Eine gute Chance zur Beobachtung dieser einzigartigen Tiere hat man auf den Keys an den Abschnitten, die der Florida-Bay zugewandt sind. Alle größeren Kanäle sind aber ebenfalls potentielles Manati-Gebiet, nicht nur in den Everglades, auch die flachen Gewässer um Cape Canaveral werden besiedelt. Während des Sommers wandern Manatis regelmäßig entlang der Atlantikküste bis hoch nach South Carolina, ein vereinzeltes, zuvor in Florida markiertes Tier wurde schon ganz im Norden bei Rhode Island gesichtet.
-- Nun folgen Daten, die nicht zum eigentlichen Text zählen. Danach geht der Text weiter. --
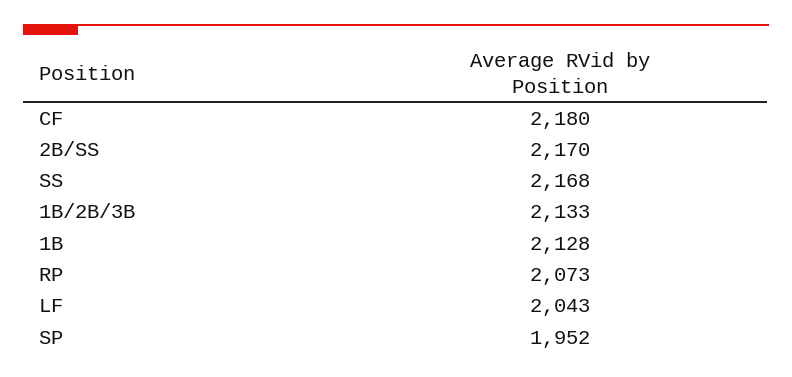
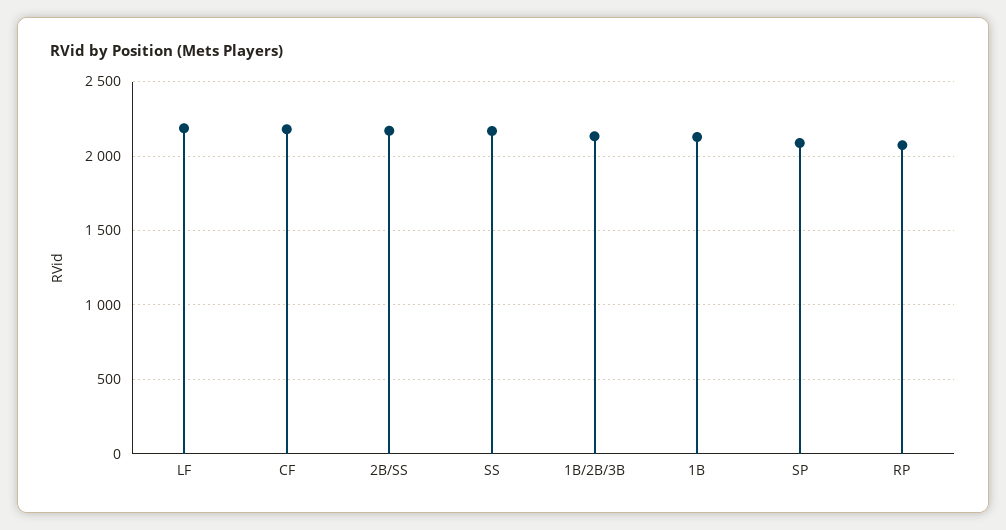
LF: 2043 -> 2200
SP: 1952 -> 2100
Wer in den Everglades kein Glück hatte, ein Manati zu sichten, dem sei der Besuch des Homosassa-Parks an der Golfküste westlich von Orlando zu empfehlen. Hier werden Manatis gehalten, die verwaist oder verletzt aufgefunden wurden und die nicht wieder ausgewildert werden konnten. Durch ein Unterwasserfenster hat man eine hervorragende Beobachtungsmöglichkeit. Im Delta des Crystal Rivers werden auch Schwimm- und Tauchgänge zu den Manatis angeboten. Bei den Silver Springs zwischen Orlando und Daytona hat man durch ein Glasboden-Boot eine gute Sicht auf die „Gentle Giants“.
Trotz ihrer gewaltigen Größe sind Manatis absolut ungefährlich. Treibt man ruhig im Wasser, weckt man unter Umständen die Neugier eines dieser Tiere und es nähert sich. Aber Vorsicht! Man kann schnell in Konflikt mit dem Gesetz kommen, wenn man ein Manati füttert, stört, verfolgt, in die Enge treibt oder ein Jungtier von der Gruppe abdrängt.